An information breach at an unnamed French hospital uncovered the medical data of 750,000 sufferers after a menace actor gained entry to its digital affected person report system.
A menace actor utilizing the nickname ‘nears’ (beforehand near2tlg) claimed to have attacked a number of healthcare services in France, alleging that they’ve entry to the affected person data of over 1,500,000 folks.
The hacker claims they breached MediBoard by Software program Medical Group, an organization providing Digital Affected person Report (EPR) options throughout Europe.
Softway Medical Group has confirmed that hackers have compromised a MediBoard account. Nonetheless, it famous that this was not the results of a software program vulnerability or misconfiguration on their half, however quite by way of the usage of stolen credentials utilized by the hospital.
In a letter despatched to French media and shared with BleepingComputer by LeMagIT’s editor-in-chief, Valéry Rieß-Marchive, Softway Medical Group says the uncovered knowledge was in a roundabout way managed by them, however quite hosted by the hospital.
“On November 19, 2024, a cyberattack was detected inside a healthcare facility utilizing the Mediboard software program,” reads the machine-translated e-mail.
“We wish to emphasize that the affected well being knowledge weren’t hosted by Softway Medical Group.”

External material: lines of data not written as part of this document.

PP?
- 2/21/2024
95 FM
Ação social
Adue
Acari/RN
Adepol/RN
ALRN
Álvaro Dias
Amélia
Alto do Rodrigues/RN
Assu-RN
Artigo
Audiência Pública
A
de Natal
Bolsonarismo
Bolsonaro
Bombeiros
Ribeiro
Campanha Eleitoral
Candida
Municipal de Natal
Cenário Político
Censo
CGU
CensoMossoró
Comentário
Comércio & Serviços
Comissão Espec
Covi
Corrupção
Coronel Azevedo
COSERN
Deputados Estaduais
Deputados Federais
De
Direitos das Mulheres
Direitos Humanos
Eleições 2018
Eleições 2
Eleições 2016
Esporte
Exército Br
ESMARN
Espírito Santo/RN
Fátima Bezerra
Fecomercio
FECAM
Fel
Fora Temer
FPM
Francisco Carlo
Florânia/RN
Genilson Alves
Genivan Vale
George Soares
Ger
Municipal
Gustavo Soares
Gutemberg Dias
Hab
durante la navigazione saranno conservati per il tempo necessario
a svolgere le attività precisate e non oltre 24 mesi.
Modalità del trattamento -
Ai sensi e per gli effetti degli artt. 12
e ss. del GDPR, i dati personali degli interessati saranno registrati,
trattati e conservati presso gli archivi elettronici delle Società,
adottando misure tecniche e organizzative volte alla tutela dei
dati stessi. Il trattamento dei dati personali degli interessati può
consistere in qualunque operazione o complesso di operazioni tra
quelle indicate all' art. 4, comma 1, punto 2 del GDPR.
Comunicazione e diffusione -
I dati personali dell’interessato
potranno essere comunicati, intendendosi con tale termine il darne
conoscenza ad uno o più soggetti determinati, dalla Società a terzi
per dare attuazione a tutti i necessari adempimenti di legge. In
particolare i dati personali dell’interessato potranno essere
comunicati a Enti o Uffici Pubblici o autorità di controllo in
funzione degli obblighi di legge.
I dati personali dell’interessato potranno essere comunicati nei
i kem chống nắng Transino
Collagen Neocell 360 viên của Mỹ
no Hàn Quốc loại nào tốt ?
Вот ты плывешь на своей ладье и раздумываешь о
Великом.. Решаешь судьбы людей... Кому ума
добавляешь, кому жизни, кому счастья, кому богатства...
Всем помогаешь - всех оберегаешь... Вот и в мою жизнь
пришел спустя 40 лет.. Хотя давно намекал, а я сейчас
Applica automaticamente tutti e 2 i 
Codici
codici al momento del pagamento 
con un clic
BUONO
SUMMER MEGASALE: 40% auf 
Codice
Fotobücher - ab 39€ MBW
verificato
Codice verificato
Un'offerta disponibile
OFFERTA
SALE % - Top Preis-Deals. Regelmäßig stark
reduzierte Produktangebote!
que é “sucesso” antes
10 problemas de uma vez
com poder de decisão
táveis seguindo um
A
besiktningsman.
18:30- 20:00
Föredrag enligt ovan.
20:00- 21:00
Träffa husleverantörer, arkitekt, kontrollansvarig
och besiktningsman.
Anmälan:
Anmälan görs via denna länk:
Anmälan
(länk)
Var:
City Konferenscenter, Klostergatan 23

BleepingComputer contacted Softway Medical Group for clarifications on which account and at what stage was compromised, and a spokesperson shared the next assertion:
“We will verify that our software program just isn’t accountable, however quite, a privileged account inside the shopper’s infrastructure was compromised by a person who exploited the usual features of the answer,” the Softway Medical Group advised BleepingComputer.
“This speculation has been substantiated. It’s subsequently neither as a result of improper implementation of the software program nor human error.”
Promoting entry to hospitals
This all unfolded after the menace actor started promoting what they claimed was entry to the MediBoard platform for a number of French hospitals, together with Centre Luxembourg, Clinique Alleray-Labrouste, Clinique Jean d’Arc, Clinique Saint-Isabelle, and Hôpital Privé de Thiais.
This entry allegedly would let the client view the hospitals’ delicate healthcare and billing info, affected person data, and the power to schedule and modify appointments or medical data.
To show that they gained entry to the MediBoard accounts, the hacker additionally put the data of 758,912 sufferers from an unnamed French hospital up on the market.
These data allegedly include the next info:
- Full identify
- Date of beginning
- Gender
- Dwelling deal with
- Telephone quantity
- E-mail deal with
- Doctor
- Prescriptions
- Well being card historical past
The information was supplied for buy to a few customers, and presently, no consumers have been declared on the sale itemizing.
Even when the information is not bought, there’s at all times a threat of being leaked on-line without spending a dime, making it accessible to the broader cybercrime group.
The kind of knowledge uncovered on this incident raises the danger of phishing, scamming, and social engineering for impacted folks.